Kolejną rzeczą jest zlecanie badań psu, zazwyczaj są to badania podstawowe jak mocz, morfologia, biochemia, mają one na celu wyeliminowania przyczyny zdrowotnej, która może mieć wpływ na zachowanie zwierzęcia, wiec jeśli konsultant ma jakieś wątpliwości i zleci klientowi takie badanie, to proszę mi wierzyć, widocznie jest to potrzebne.

Na koniec chciałbym wspomnieć o terapii farmakologicznej  w dużym skrócie, osobiście jestem dalece od podawania psu leków, przez pierwszy okres terapii staram się pracować bez tej pomocy, to wszystko zależy od przypadku, niekiedy zmiana zachowania opiekunów jak wcześniej wspomniałem oraz wprowadzenie jednostajnych zasad domowych, gdzie nasz pies poczuje się lepiej, już wystarczy do poprawy w zachowaniu.

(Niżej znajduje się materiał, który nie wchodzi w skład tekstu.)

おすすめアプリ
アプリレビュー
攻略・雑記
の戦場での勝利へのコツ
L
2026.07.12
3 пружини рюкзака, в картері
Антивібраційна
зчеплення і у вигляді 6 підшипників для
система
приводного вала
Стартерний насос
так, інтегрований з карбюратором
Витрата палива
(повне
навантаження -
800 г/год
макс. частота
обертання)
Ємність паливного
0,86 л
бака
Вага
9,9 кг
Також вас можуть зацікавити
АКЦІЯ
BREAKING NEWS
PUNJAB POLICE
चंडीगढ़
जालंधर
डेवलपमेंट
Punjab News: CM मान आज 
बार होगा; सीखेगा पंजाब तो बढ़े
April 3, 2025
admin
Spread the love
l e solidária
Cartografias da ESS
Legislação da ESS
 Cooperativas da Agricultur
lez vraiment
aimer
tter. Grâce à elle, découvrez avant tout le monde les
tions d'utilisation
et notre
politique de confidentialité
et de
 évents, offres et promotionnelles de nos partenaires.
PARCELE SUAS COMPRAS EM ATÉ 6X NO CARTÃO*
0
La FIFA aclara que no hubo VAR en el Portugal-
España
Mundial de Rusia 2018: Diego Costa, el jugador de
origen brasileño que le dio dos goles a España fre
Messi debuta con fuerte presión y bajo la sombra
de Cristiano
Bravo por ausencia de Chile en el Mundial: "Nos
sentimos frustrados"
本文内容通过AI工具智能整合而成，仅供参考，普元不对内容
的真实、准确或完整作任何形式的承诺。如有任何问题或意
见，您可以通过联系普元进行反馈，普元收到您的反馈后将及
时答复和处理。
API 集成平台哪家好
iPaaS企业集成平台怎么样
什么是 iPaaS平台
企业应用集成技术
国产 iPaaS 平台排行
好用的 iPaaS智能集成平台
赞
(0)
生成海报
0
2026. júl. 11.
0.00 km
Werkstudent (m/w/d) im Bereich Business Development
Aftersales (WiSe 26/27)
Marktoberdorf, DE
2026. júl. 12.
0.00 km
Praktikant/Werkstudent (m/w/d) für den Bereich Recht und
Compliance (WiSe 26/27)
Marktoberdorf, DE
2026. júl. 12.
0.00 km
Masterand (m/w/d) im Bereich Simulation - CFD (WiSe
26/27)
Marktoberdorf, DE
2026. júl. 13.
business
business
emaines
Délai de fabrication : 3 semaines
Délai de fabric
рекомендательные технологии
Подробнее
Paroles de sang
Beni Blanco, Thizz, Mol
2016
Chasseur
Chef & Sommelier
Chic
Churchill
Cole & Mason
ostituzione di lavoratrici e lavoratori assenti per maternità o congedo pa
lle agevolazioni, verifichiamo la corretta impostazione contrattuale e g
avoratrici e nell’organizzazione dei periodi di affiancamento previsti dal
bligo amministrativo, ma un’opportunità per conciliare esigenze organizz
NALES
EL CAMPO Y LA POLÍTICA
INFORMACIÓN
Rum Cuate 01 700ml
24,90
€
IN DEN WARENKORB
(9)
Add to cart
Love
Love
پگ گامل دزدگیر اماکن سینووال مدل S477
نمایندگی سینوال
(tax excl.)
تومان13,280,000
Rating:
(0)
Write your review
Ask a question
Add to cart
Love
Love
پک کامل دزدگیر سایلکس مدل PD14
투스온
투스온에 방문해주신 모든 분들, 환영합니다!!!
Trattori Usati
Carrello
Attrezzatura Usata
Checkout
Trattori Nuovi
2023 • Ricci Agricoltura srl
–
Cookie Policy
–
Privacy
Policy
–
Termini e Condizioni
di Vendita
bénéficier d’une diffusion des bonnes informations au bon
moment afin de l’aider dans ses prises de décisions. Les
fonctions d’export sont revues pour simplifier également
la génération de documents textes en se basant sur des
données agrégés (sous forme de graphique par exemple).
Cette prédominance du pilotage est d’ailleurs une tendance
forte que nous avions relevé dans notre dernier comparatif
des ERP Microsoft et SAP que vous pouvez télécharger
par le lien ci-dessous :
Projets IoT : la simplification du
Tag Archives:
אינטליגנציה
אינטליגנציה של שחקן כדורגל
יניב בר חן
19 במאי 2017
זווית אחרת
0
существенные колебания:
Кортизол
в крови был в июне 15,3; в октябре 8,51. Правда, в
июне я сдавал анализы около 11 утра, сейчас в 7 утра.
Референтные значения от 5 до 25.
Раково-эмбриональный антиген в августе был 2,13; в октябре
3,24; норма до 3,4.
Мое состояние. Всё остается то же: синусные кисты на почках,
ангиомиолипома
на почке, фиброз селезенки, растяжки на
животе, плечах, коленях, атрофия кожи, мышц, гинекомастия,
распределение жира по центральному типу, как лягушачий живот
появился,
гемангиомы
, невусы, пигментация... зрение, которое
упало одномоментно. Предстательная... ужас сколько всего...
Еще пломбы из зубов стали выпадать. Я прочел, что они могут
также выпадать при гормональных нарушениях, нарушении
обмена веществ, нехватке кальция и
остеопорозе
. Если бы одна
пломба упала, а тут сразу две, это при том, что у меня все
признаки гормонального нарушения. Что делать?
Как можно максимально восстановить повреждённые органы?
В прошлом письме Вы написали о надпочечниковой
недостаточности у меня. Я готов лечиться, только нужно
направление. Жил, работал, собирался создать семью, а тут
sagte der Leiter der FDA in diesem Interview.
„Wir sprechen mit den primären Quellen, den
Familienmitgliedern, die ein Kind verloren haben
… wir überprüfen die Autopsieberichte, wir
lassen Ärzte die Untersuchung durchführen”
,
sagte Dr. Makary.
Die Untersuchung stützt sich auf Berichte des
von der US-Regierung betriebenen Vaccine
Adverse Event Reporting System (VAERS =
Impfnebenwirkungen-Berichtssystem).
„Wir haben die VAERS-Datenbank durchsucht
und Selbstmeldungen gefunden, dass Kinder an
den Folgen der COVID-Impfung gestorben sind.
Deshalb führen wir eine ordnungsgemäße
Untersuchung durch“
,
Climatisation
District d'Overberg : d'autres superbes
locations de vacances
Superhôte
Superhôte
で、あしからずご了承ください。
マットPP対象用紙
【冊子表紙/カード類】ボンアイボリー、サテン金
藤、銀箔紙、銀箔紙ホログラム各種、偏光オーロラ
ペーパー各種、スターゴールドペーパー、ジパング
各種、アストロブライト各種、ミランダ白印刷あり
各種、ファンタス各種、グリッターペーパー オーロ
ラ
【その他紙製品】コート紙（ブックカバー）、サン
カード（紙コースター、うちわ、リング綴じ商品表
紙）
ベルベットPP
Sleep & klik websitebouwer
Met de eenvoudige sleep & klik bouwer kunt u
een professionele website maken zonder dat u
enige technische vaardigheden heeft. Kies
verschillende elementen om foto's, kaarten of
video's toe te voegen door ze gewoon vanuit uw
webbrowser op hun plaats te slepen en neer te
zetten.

Ale należy też zwrócić uwage iż na rynku wspomagającym farmakoterapie, jest wiele leków np. z grupy SSRI (selektywne inhibitory wychwytu serotoniny)  które mogą być pomocne w terapii ale nie są typowymi lekami psychotropowymi. Czasami negatywne emocje, brak wypoczynku, brak możliwości unikania sytuacji stresogennych, powoduje większe spustoszenie w organiźmie zwierzęcia niż szkody w potencjalnej terapii lekami wspomagającymi, dlatego warto wspólnie rozważyć te możliwość.


Mam nadzieje że ten krótki artykuł,  będzie pomocny dla wszystkich potencjalnych klientów.